1.27 carry out mole calculations using volumes and molar concentrations.

Moles / volume = concentration

1.26 calculate percentage yield

Percentage yield is: (actual yield / theoretical yield) x 100

Theoretical yield is what you expect to get, if a reaction doesn't finish you may end up with a lower yield than the expected theoretical yeild.

To work out theoretical yield it is important to understand that an equation gives you a ratio of moles, e.g.
Fe2O3 > 2Fe
tells us that every one mole of iron oxide makes two moles of iron. In this equation the weight of Fe will be your yield.

If we are told the weight of the Fe2O3 is 100g we can easily work out the theoretical yield:
Work out the moles of Fe2O3 by doing the weight (g) divided by the atomic mass: 100/160= 0.625Mol
We know that for every one mole of Fe2O3 there are two of Fe so we do: 0.625 x 2= 1.25 Mol
Now we have moles of Fe we can work out weight by Mol x Ar: 1.25 x 56= 70g

If you in fact got 62g of Fe you'd do (62/80)x100= 77.5%

1.25 calculate reacting masses using experimental data and chemical equations

This means knowing that the mass of A and the mass of B will equal the mass of AB.
Bearing in mind that the mass of one mole of an element is its atomic mass.
If we have 2 moles of A(24) and react it with 5 moles of B(25)
then we have (2x24)+(5x25) and can calculate that A2B5 will weigh 173g

1.24 calculate empirical and molecular formulae from experimental data

Find the masses of the elements in the compound (by weight the compound then weighing it with elements taken out). Make these masses into percentages, divide each percentage by the ar of that element and you will have the number of atoms of it in a molecule.

e.g
Carbon= % mass 80, ar 12
C= 80/12= 6.7
Hydrogen= % mass 20, ar 1
H= 20/1= 20
C6.7H20

To find the empirical formula divide the molecular formula by the smallest number.

e.g
C6.7H20 /6.7
=CH3

1.23 understand how the formulae of simple compounds can be obtained experimentally, including metal oxides, water and salts containing water of crystallisation

Weigh you compound, remove one element of the compound through a reaction (break up a metal oxide or salts), then weigh again.
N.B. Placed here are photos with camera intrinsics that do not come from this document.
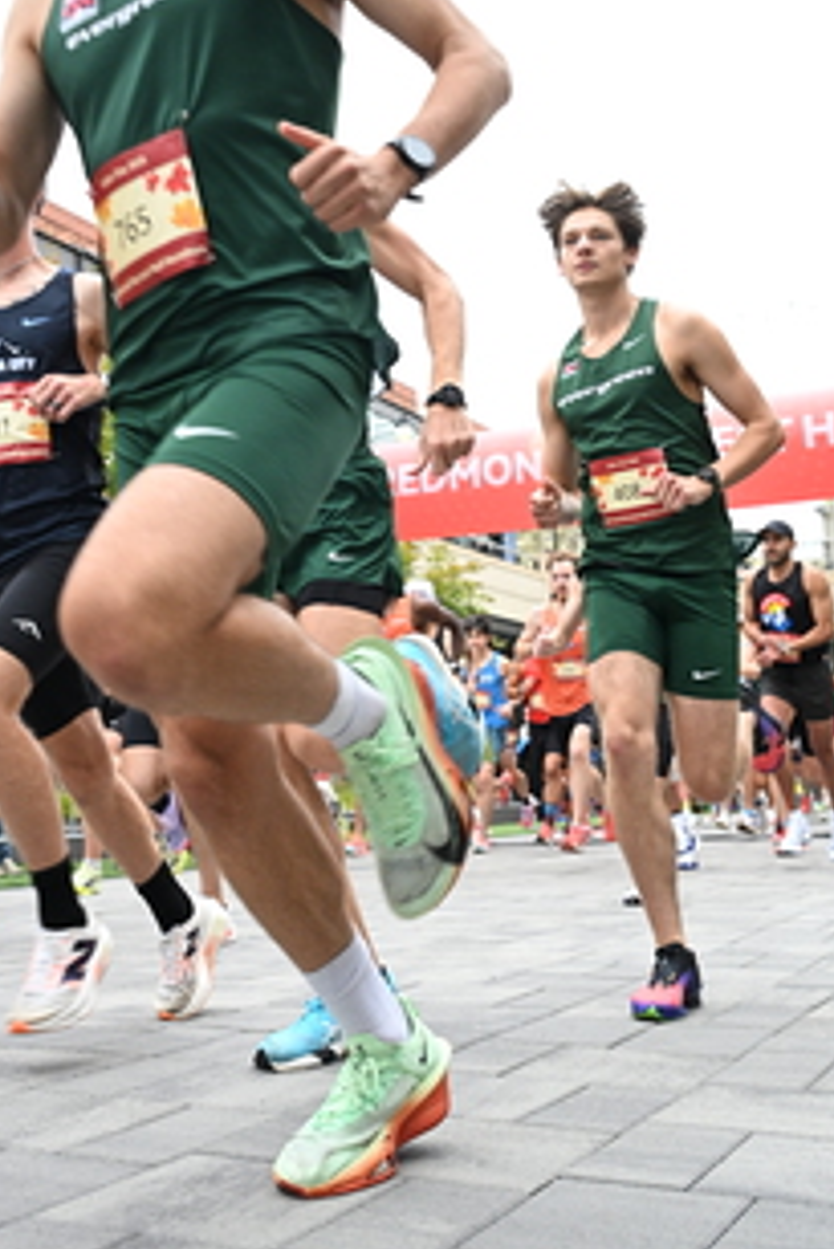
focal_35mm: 43
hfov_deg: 31.2
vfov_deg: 45.1
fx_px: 1492
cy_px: 476
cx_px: 393
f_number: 4
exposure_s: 1/640
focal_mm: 24
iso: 2000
The first weight is AB the second weight is A so doing AB-A= B.

Now that you have the weight of A and B you can work out the formulae by doing the weight divided by the Ar.

e.g

A= 22g with an ar of 11

A= 22/11= 2

B=72g with an ar of 18

B=72/18= 4

A2B4 and to simplify to empirical formula AB2

1.22 use the state symbols (s), (l), (g) and (aq) in chemical equations to represent solids, liquids, gases and aqueous solutions respectively

(S) solid
(L) liquid
(G) gas
(Aq) aqueous/ solid dissolved in liquid

In balanced equations these symbols go after a element or compound to show what state it is in.

1.21 write word equations and balanced chemical equations to represent the reactions studied in this specification

Word equations have just the names of the reactants and products involved:
Hydrogen + Oxygen > Water
Balanced equations are the symbols of the products and reactants including the numbers of each, there must be an equal number of each element on both sides of the equation, if there are not you can alter this by putting the right number infront of a symbol:
2H + O > H2O